DOCUMENT TEXT:
----------

I’m on the road this week and watched “Almost Famous” tonight. . . . good movie about a young reporter on a road trip with the band “Stillwater” writing an article for Rolling Stone. It’s a journey of discovery for the reporter, the band and the fans that follow the band. As the credits begin to roll the band is shown on the cover of Rolling Stone with the title “Stillwater Runs Deep”. Throughout the movie the “breadth” and the “width” and the “depth” of the characters was evaluated, revealed and developed. So it got me thinking . . . . do you run deep?
How does this apply to personal defense? Well, all I can offer is my point of view; please feel free to add your own thoughts in the comments. It takes “depth” to defend yourself, your family and your friends. On many levels.
It takes “depth” of character to choose to be a “sheepdog” and all that entails. You have laid out a plan, evaluated your weaknesses, and developed training programs to strengthen them. When you look in the mirror you see someone willing to defend another, willing to stand against evil with a strength that allows no space for defeat. Your character has “Depth”.
Physically you have looked at your weaknesses and strengths. There is much more to personal defense than getting the first hit in a sub-2 second time. There is physical strength, endurance, flexibility, stamina. Where are you in these areas? Are you improving/working on them? Have you acknowledged true physical limitations and found “solutions”? Physical “depth” can easily mean the difference between the “quick and the dead” . . . . I would prefer you be quick. Develop physical “depth”.
A warrior is “deep”. I write this at a time when the news (well, Fox) is filled with tales of the ex-seals that gave their lives in defense of Americans in Benghazi. It’s a tale worthy of warriors – surrounded, out manned, brutal, violent, raw – seemingly betrayed by an Administration too weak to act. Yet, they died as a true warrior does – with honor in defense of the defenseless. It was a “good death”. Are you a warrior? Is your soul deep enough to place the welfare of another above yours? I suspect you would surprise yourself. Foster this spirit in yourself. Don’t take easy outs when training. Challenge yourself, endure a wide range of weather, take a wide range of trainings, learn a broad range of weapons. Become dangerous. Become deadly. Develop the depth of a warrior.

----------

AVAILABLE DATA:
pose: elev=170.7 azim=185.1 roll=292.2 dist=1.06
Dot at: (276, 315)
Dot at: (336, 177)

----------

THINGS TO DO:
1: List the physical areas the post on personal defense tells readers to assess in themselves.
2: Please pick up the post on personal defense after its final sentence and carry it on.
The material above comes from a different source than the post on personal defense.

THE RESULTS:
1: Physical strength, endurance, flexibility, stamina

2:
Are you emotionally “deep”? Being a “shooter” isn’t being a “bad ass”, it’s being able to BE a bad ass if the situation calls for it. It’s being able to be violent, ruthless, vicious, tender, loving, kind . . . . It’s being able to love people in your life, being able to love people in general and to choose to be a ruthless killer if need be to defend those in your care. For me this seems to be a life long journey – to develop the emotional part of my soul. Become “deep” – it will serve you and those you love well.
Does your skill set run “deep”? We all have favorite weapons. I have my Glock 17, my Springfield 1911, my Panther Arms AR – and I know them well, I shoot them well and I can maintain them. What if my “battle buddy” has an M&P, a Colt, a Sig, an H&K . . . . I’m working on it. Learn your craft – handguns, long guns, shotguns, knives, hands, knees, teeth . . . you will need to fight with what you have at hand. Fate can hand you terrible odds, slim weapons, horrible environments . . . . yet you CAN win. Develop the depth to make survival the likely outcome.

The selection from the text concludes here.